Cette campagne portée par le Premier ministre, Pedro Sanchez, s’inscrit à contre-courant du durcissement des politiques migratoires observé dans plusieurs pays de l’Union européenne.
Lors d’une intervention publique, le Chef de l’exécutif espagnol a défendu une politique migratoire de son pays, fondée sur « une immigration légale, sûre et ordonnée », affirmant que l’Espagne entend demeurer « un pays qui respecte, protège et garantit les droits humains ».
Il a également présenté cette régularisation comme une mesure bénéfique pour l’économie nationale, tout en reconnaissant les défis liés à l’intégration des nouveaux résidents.
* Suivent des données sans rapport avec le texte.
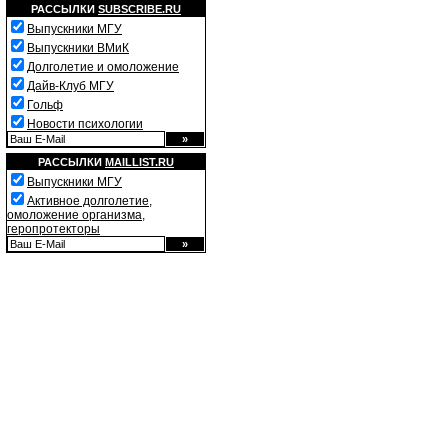
РАССЫЛКИ
SUBSCRIBE.RU
Выпускники МГУ
Выпускники ВМиК
Долголетие и омоложение
Дайв-Клуб МГУ
Гольф
Новости психологии
РАССЫЛКИ
MAILLIST.RU
Выпускники МГУ
Активное долголетие,
омоложение организма,
геропротекторы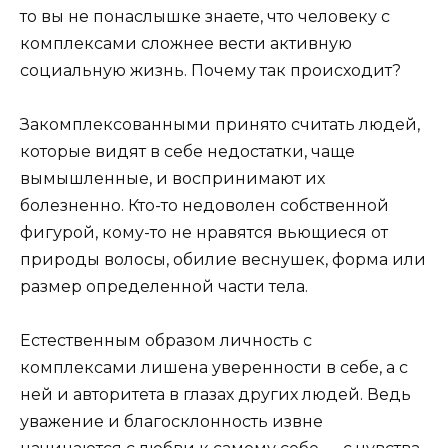
то вы не понаслышке знаете, что человеку с
комплексами сложнее вести активную
социальную жизнь. Почему так происходит?
Закомплексованными принято считать людей,
которые видят в себе недостатки, чаще
вымышленные, и воспринимают их
болезненно. Кто-то недоволен собственной
фигурой, кому-то не нравятся вьющиеся от
природы волосы, обилие веснушек, форма или
размер определенной части тела.
Естественным образом личность с
комплексами лишена уверенности в себе, а с
ней и авторитета в глазах других людей. Ведь
уважение и благосклонность извне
Les personnes concernées devaient justifier d’au moins cinq mois de présence sur le territoire espagnol au 1er janvier et fournir la preuve de l’absence de condamnation pénale.
Les autorités espagnoles disposent désormais d’un délai de trois mois, pour examiner les dossiers et décider de l’octroi, ou du refus d’un permis de séjour et de travail valable uniquement en Espagne.
Initialement, le gouvernement estimait que près de 500.000 personnes, majoritairement originaires d’Amérique latine, seraient éligibles à cette procédure. Pour l’exécutif, cette opération vise à sortir de la précarité administrative des centaines de milliers de personnes déjà intégrées dans la société espagnole.
Au-delà de l’enjeu humanitaire, Pedro Sánchez met en avant les besoins du marché du travail et le vieillissement démographique pour justifier cette politique. Selon lui, l’immigration constitue un levier indispensable pour soutenir la croissance économique, affirmant que, sans apport migratoire, l’Espagne pourrait perdre jusqu’à 19 % de son produit intérieur brut d’ici 2050.
Contesté par le Parti populaire et Vox, qui dénonce cette régularisation et réclame la démission du chef du gouvernement socialiste, ce plan intervient dans un climat politique tendu. Au 1er janvier, l’Espagne comptait plus de 10 millions de personnes nées à l’étranger sur une population totale de près de 50 millions d’habitants.